Phase 2: Entity Pages (parallel delegate_task subagents)
Dispatch ONE subagent per episode (respecting max_concurrent_children=3):
Subagent 1: ep N speakers → CREATE new entity pages + ENRICH existing ones
Subagent 2: ep N+1 speakers → same
Subagent 3: ep N+2 speakers → same
Each subagent receives:
- Transcript path on disk
- Raw article path
- List of speakers with (CREATE|ENRICH) + key talking points
- Format reference (existing entity page example)
- Instructions to use web_search for background research
Critical: Include in the subagent context that it must use read_file on the raw article first (not the full transcript unless needed for quotes).

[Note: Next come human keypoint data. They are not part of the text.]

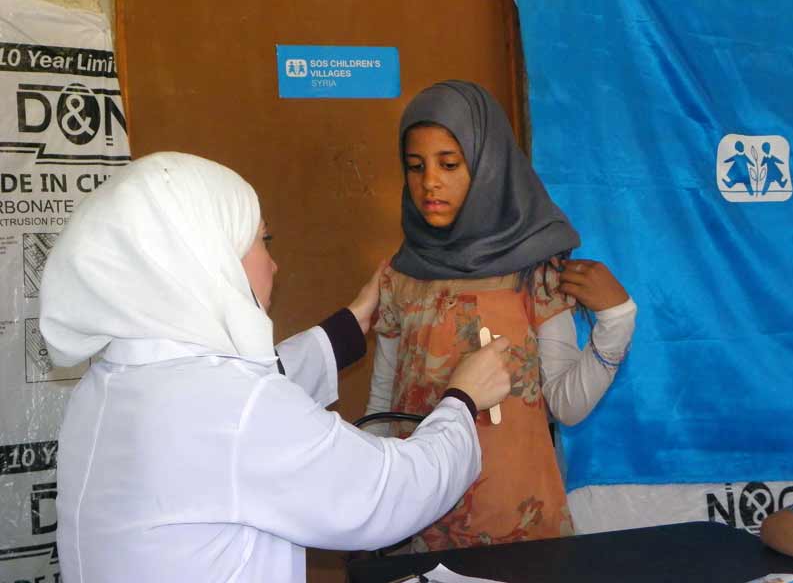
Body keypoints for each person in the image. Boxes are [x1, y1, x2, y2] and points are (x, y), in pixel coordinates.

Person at [39, 152, 512, 583]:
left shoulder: (108, 384)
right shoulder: (234, 409)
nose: (275, 264)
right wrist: (461, 400)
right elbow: (387, 493)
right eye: (262, 241)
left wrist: (349, 326)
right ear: (210, 261)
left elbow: (238, 405)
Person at [364, 81, 637, 551]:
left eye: (450, 164)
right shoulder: (399, 275)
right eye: (415, 166)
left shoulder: (533, 268)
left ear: (490, 165)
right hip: (422, 516)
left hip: (517, 520)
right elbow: (383, 405)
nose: (430, 181)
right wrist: (371, 499)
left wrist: (617, 320)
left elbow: (566, 405)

The raw article already distills the key insights.
Phase 3: Concept Pages (parent agent)
After subagents complete, enrich concept pages from the parent agent.
See references/batch-youtube-concept-enrichment.md for the full read→patch→verify pattern and pitfall guide.
Concept pages that typically benefit: agentic-engineering.md, agent-skills.md, coding-agents.md, ai-safety.md, reward-hacking.md, context-engineering.md.
Commit Pattern
Subagents write files to disk. The parent agent does ONE commit at the end:
cd ~/ai-topics && git add wiki/ && git commit -m "wiki: ingest SERIES_NAME epX-Y — N raw articles, M new entity pages, E enriched entities, C enriched concept pages" && git push
Verify pre-commit hooks pass (tag validation, index.md clean).
Podcast Companion to Existing Article
When a podcast episode is a companion/discussion of a recently ingested article, use the enrichment-only workflow in references/podcast-companion-ingestion.md. Key difference: no new concept pages — focus on enriching existing pages with podcast-exclusive Nuances, predictions, and framing.